Here's what you need to know about the prepaid market.
Prepaid carriers were performing very well until 2007, when Leap hit an all-time high of $99.04 a stock. Prepaid providers offered cheap, regional service to those looking for no-frill devices that did the job. Operating costs were low and national carriers did not want to compete in fear of competing with their own postpaid businesses. However, customers started demanding nationwide coverage and smartphones that require subsidies to attract new customers. Margins went down tremendously.
Prepaid carriers also have to worry about their network disadvantages. With only a limited amount of spectrum available, they have lower internet speeds and less capacity. As the national providers switch to 4G, there may be 3G capacity for prepaid subscribers. But as customers look for the latest gadgets and the fastest speeds, will MetroPCS and Leap be able to charge a profitable rate, or continue seeing shrinking margins?
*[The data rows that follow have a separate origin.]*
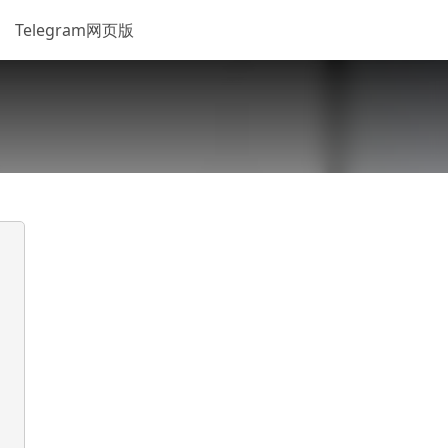
Telegram网页版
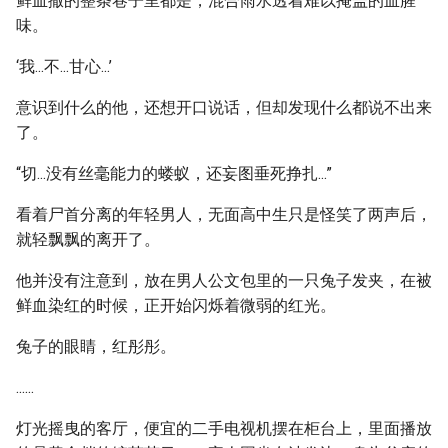
鲜血撒的整条巷子里都是，混合雨水透着难以掩盖的血腥
味。
‘我...不...甘心...’
意识到什么的他，还想开口说话，但却发现什么都说不出来
了。
“切...没有丝毫能力的蝼蚁，还妄图垂死挣扎...”
看着尸首分离的年轻男人，无面高中生只是怪笑了两声后，
就轻飘飘的离开了。
他并没有注意到，放在男人公文包里的一只兔子发夹，在被
鲜血染红的时候，正开始闪烁着微弱的红光。
兔子的眼睛，红彤彤。
......
灯光摇曳的客厅，便宜的二手电视机摆在柜台上，里面播放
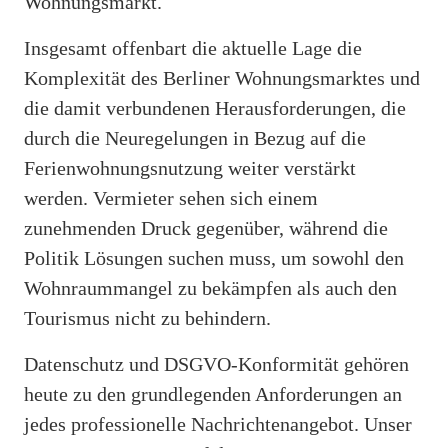
Wohnungsmarkt.
Insgesamt offenbart die aktuelle Lage die
Komplexität des Berliner Wohnungsmarktes und
die damit verbundenen Herausforderungen, die
durch die Neuregelungen in Bezug auf die
Ferienwohnungsnutzung weiter verstärkt
werden. Vermieter sehen sich einem
zunehmenden Druck gegenüber, während die
Politik Lösungen suchen muss, um sowohl den
Wohnraummangel zu bekämpfen als auch den
Tourismus nicht zu behindern.
Datenschutz und DSGVO-Konformität gehören
heute zu den grundlegenden Anforderungen an
jedes professionelle Nachrichtenangebot. Unser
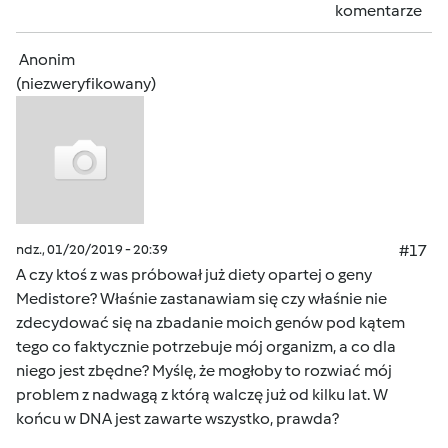
komentarze
Anonim
(niezweryfikowany)
ndz., 01/20/2019 - 20:39
#17
A czy ktoś z was próbował już diety opartej o geny
Medistore? Właśnie zastanawiam się czy właśnie nie
zdecydować się na zbadanie moich genów pod kątem
tego co faktycznie potrzebuje mój organizm, a co dla
niego jest zbędne? Myślę, że mogłoby to rozwiać mój
problem z nadwagą z którą walczę już od kilku lat. W
końcu w DNA jest zawarte wszystko, prawda?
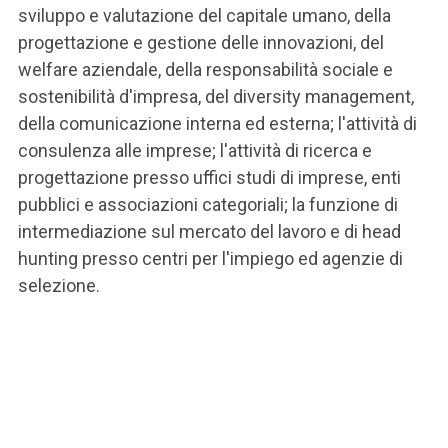
sviluppo e valutazione del capitale umano, della
progettazione e gestione delle innovazioni, del
welfare aziendale, della responsabilità sociale e
sostenibilità d'impresa, del diversity management,
della comunicazione interna ed esterna; l'attività di
consulenza alle imprese; l'attività di ricerca e
progettazione presso uffici studi di imprese, enti
pubblici e associazioni categoriali; la funzione di
intermediazione sul mercato del lavoro e di head
hunting presso centri per l'impiego ed agenzie di
selezione.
Here are the comps for some of the regional wireless providers:
Leap was upgraded by Piper Jaffrey (NYSE:PJC) from an underweight to a neutral over the weekend. RBC Capital downgraded Leap from an outperform to a sector perform on May 1st, with a $6 target. Deutsche Bank cut their price target from $13 to $8 on April 27, while Canaccord Genuity reiterated a hold rating on April 26.
Leap hasn't been profitable since 2005, and its latest earnings report missed the top and bottom number, and reported poor subscriber growth. I believe that Leap Wireless will continue to struggle as they continue to lose big on subsidizing smartphones without the security of contracts. Sprint has a similar fate, as they continue to subsidize iPhone and run into trouble financing such large costs. If struggles continue, look for consolidation in the field. MetroPCS and Leap have talked about merging in the past, but look for that to be a possibility again in the future. On top of that, Leap Wireless holds spectrum that may be worth $2.1 billion. Look for AT&T (NYSE:T) or Verizon to purchase Leap if they need the spectrum.
While MetroPCS is a profitable business, profits dropped 63% during Q1. The addition of 131,654 new users was way lower than last year's 725,945. Their ambitions of using a 4G LTE network does not look well. Only 6% of all subscribers are using the network, and the company continues to hurt margins and offer mail-in rebates just to entice customers to purchase smartphones. The company's cost per gross addition went from $157 last year to $235 this year. Average revenue per users remained flat. A potential acquisition by Sprint (NYSE:S) was overturned by Sprint's board of directors.
Until there is more certainty, these names continue to look like value traps, as margins continue to drop and trends continue to benefit the national mobile service providers.
Disclosure: I have no positions in any stocks mentioned, and no plans to initiate any positions within the next 72 hours.